Here’s how I was able to get the most out of the conference and what these steps specifically led me to do after it had ended.
Explore Your Curiosity
I went into the conference hoping to absorb as much information as I could. Working for a fee-only firm is my fourth job (in my third field) since graduating from college. I finally felt I had found the right industry but recognized I had several questions and a lot to learn. (I’m still navigating my own niche within the world of personal finance.) I knew I could learn by listening, and I was curious about a lot of things.
To explore my curiosity, I did some research ahead of time to decide which sessions I especially wanted to attend. For me, this included Carl Richard’s keynote, as well as panel discussions on the monthly retainer model and niche marketing.

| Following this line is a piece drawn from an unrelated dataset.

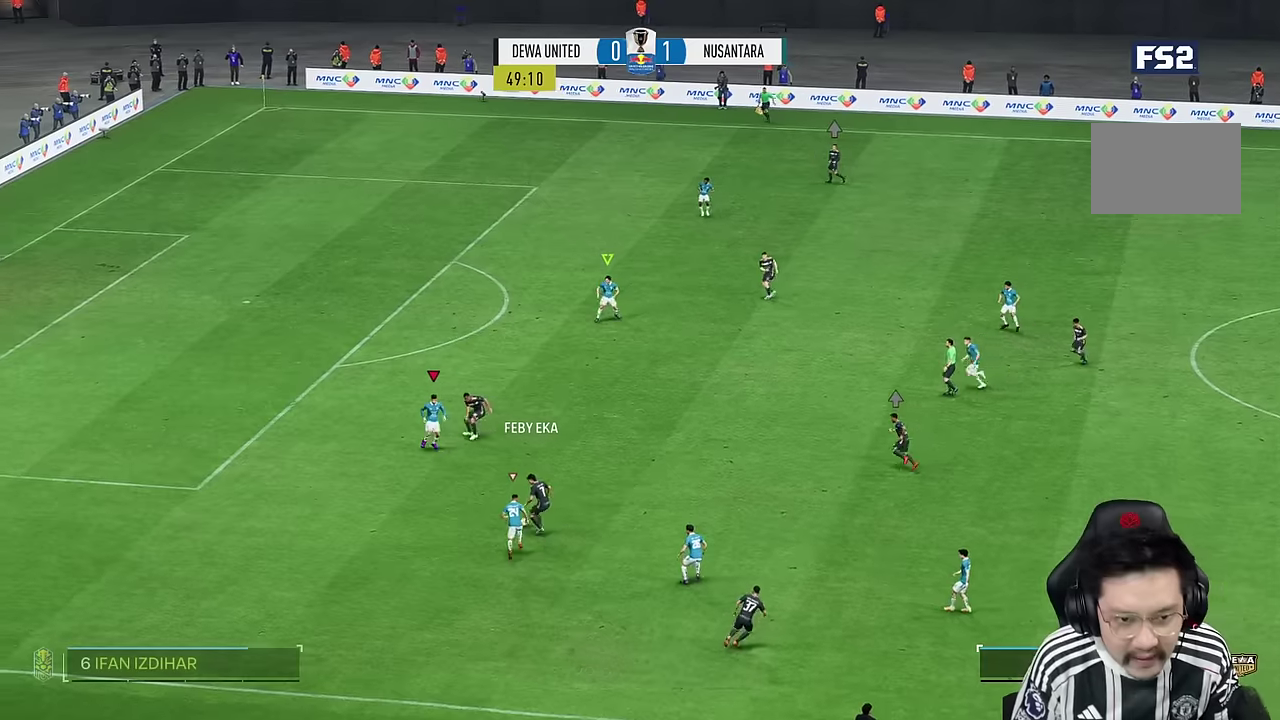
{"dt_ms": 500, "buttons": ["L2", "R2"], "left_stick": "up-left", "right_stick": "center", "events": [[133, "left_stick", "down"], [183, "left_stick", "left"], [416, "left_stick", "up-left"]]}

There were other sessions I thought would be interesting and relevant, but if I found myself engaged in a meaningful conversation, it was well worth the time to explore my curiosity through the conversation and skip the current session. (Fortunately, there was plenty of time built into the schedule to do to both!)
I went to the conference unsure of where I would thrive most within the profession. While I did not think starting my own firm at the time was the right decision for me, I wanted to confirm those thoughts.
I talked with as many people as I could, asking them questions about what they do, why they decided to attend the conference, and what their career path has looked like so far. I learned from the experiences and perspectives of many – whether they had just started a firm, were thinking of doing so, or specifically decided not to.
I talked to attendees who worked for Registered Investment Advisors (RIAs) in both client-facing and non-client-facing roles, as well as those who worked within the industry but not inside in a firm – working instead in financial education or technology.
I often need to remind myself I don’t need to know the end goal of my career today. (I can be impatient!) This is, at least in part, because I am sure my “end goal” will change over time.
It seems when we get to the “end,” we’re then ready for the next challenge. While I don’t see a clear path telling me to do A, which will lead to B, and ultimately get me to my final destination, C, I remind myself to explore what I am curious about right now and see where it takes me.
Make a Friend
Through the many conversations I had, I was able to find a few people I easily connected with. It helps when so many peers are in the same place…no offense to the old white guys in suits!
These friendships were valuable during the conference because we could share our reactions to different speakers and bounce our own ideas off each other. These relationships continued after the conference and have been great resources for questions, encouragement, and friendship.
I think it’s important to learn from a lot of people but also have a few trusted friends in the industry you can count on. #XYPN16 is a great place to make these connections.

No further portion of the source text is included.